_ASSIGNMENT 1_: According to the excerpt below, how long was the total warm-up time on each test day?

*** EXTRACTED TEXT ***

The performance of the test procedures was divided into two days, separated by one week between them. The order of the test procedures on testing days 1 or 2 was randomly determined at the beginning of the study. The tests were performed on the testing day based on the total distance in ascending order, in order to avoid fatiguing effects. On testing day 1, the TT, 505, and IAT were performed, and on testing day 2, the Tri-t, SQT, and GewT were performed, in the described order. The subjects were allowed three attempts per test, which were separated by a 3 min break. The best attempt was used for the statistical analysis. If the pylons or hurdle bars were knocked down or touched during testing, a follow-up run was then completed. The tests were separated by a break of 20 min. The timing was measured within all the different tests using a double-timing gate system (Browser TC Timing System, Biederitz, Germany). The starting point was marked with a small cap 0.75 meters away from the starting gate to avoid early triggering, e.g., by a hand movement or a bent body position.
The warm-up was standardized for each testing day. The warm-up consisted of nonspecific running at low-to-medium intensity for approximately 5 min. Then, coordination exercises, such as running with the knees lifted, heeling, and side steps, were performed for approximately 5 min. Next, the athletes completed a 5-min dynamic stretching program (standing scales, hand walks, lunge steps with twisting, and lateral lunges with rotation). Subsequently, three acceleration runs over approximately 30 m (meters) were performed with short intervening walking breaks. The total warm-up time on each test day was 20 min.

2.3. Statistical Analyses

The SPSS 25.1 program (IBM, Ehningen, DE, Germany) was used for the statistical data analysis. The significance level for all the statistical tests was set a priori at p < 0.05. The normality of the data distribution was tested using the Kolmogorov–Smirnov test. Data were expressed as the mean ± SD. Reliability analyses were performed using the intraclass correlation coefficient (ICC) and a 95% confidence limit as per Shrout and Fleiss [24]. For the reliability analyses, all three measured trials were analyzed. Furthermore, a bivariate Pearson correlation analysis was used to assess the relationship between the different COD tests. The best time of each test was used for the statistical analysis. If the data were not normally distributed, the relationships between the test variables were then calculated using Spearman’s correlation coefficient. The relationships were classified as follows: 0 = no correlation, 0 < |r| < 0.2 = very weak correlation, 0.2 ≤ |r| < 0.4 = weak correlation, 0.4 ≤ |r| < 0.6 = moderate correlation, 0.6 ≤ |r| < 0.8 = strong correlation, 0.8 ≤ |r| < 1.0 = very strong correlation, and 1 = perfect correlation, as described by Bortz and Doring [25]. The determination coefficient (r2) was calculated by squaring the correlation coefficient (r). The Benjamini–Hochberg method was used to control the false discovery rate of the study at 0.05 as in Reference [26].

3. Results

The COD performances of all the different tests are displayed in Table 2. All the parameters were normally distributed.
The intraclass correlation coefficients (ICC) and the 95 percent confidence intervals (95% CIs) of the performance tests are displayed in Table 3. The ICCs were above a coefficient of r = 0.9. This level is classified as excellent, as described in reference [27]. This excluded the SQT-L, which had an ICC of r = 0.88, and the test with the shortest average time (the 505), which had an ICC of r = 0.72. The test with the longest average mean time (the IAT) had an ICC of r = 0.94.

*** End of EXTRACTED TEXT ***
*** DATA SUPPLIED ***

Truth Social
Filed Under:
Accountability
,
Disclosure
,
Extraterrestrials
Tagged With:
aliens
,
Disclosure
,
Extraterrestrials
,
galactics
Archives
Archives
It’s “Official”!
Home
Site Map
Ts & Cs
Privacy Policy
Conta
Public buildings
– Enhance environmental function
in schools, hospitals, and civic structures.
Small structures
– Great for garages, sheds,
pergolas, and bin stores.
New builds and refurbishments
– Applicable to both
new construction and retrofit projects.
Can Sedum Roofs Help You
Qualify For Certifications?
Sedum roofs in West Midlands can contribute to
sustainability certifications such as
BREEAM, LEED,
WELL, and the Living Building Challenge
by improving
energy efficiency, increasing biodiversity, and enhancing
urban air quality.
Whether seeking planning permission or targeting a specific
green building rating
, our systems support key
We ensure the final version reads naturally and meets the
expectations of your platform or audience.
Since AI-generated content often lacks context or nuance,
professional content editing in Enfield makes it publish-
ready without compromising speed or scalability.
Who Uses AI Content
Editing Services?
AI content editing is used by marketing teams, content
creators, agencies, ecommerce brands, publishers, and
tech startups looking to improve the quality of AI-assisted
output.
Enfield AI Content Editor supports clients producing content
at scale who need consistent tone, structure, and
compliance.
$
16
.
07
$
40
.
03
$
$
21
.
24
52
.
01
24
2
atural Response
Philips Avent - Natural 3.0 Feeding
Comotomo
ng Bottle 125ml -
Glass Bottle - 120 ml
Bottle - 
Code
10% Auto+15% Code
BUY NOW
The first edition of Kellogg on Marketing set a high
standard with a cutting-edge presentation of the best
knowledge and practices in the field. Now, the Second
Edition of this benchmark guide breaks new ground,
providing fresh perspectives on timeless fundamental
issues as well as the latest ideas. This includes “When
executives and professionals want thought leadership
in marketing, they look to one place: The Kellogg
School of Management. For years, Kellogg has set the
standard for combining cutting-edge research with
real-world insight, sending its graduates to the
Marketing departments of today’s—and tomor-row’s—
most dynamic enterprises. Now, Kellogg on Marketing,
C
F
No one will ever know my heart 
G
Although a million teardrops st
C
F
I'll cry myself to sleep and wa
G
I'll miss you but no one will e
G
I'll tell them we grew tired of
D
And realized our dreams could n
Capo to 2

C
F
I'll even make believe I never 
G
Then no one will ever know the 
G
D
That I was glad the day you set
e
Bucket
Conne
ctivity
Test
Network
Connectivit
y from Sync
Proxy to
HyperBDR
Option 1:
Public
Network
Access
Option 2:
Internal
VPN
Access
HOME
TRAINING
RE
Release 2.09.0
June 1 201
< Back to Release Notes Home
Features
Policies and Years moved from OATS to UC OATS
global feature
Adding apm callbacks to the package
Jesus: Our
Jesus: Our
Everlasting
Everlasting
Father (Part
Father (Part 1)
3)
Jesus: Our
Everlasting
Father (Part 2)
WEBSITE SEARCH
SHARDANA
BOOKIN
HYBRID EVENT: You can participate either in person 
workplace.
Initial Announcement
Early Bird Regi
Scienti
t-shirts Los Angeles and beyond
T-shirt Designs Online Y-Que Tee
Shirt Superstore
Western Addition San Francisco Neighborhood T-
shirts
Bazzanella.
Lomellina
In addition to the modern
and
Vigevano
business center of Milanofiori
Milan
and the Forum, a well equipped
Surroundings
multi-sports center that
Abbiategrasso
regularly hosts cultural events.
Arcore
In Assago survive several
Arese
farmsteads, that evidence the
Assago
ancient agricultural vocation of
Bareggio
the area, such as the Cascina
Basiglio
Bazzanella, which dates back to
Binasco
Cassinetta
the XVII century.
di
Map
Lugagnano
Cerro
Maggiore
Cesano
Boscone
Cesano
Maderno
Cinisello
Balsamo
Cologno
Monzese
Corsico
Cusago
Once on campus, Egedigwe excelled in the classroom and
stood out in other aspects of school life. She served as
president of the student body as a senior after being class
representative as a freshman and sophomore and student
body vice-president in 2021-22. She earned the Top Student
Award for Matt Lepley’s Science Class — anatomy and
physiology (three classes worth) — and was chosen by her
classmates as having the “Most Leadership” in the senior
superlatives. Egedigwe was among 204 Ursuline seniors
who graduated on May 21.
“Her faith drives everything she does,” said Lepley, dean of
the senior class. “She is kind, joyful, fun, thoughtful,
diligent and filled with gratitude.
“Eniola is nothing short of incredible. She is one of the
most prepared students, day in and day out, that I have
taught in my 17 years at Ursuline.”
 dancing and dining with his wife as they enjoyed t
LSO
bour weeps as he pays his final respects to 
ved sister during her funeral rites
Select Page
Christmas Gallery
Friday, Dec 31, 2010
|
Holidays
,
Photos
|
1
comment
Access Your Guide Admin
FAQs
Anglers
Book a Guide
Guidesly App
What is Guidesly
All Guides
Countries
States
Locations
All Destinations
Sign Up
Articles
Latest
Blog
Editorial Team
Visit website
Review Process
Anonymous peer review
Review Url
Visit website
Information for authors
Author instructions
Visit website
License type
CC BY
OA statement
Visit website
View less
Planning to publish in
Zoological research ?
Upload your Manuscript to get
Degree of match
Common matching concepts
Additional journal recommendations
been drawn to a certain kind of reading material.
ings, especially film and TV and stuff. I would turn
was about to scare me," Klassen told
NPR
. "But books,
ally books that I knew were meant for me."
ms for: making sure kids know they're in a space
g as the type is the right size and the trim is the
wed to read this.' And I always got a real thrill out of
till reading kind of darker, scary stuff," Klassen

*** End of DATA SUPPLIED ***

_ASSIGNMENT 2_: Gather every line of the entries above that contains the word "they".

_ANSWER AREA 1_: 20 minutes.

_ANSWER AREA 2_:
in marketing, they look to one place: The Kellogg
 dancing and dining with his wife as they enjoyed t
ms for: making sure kids know they're in a space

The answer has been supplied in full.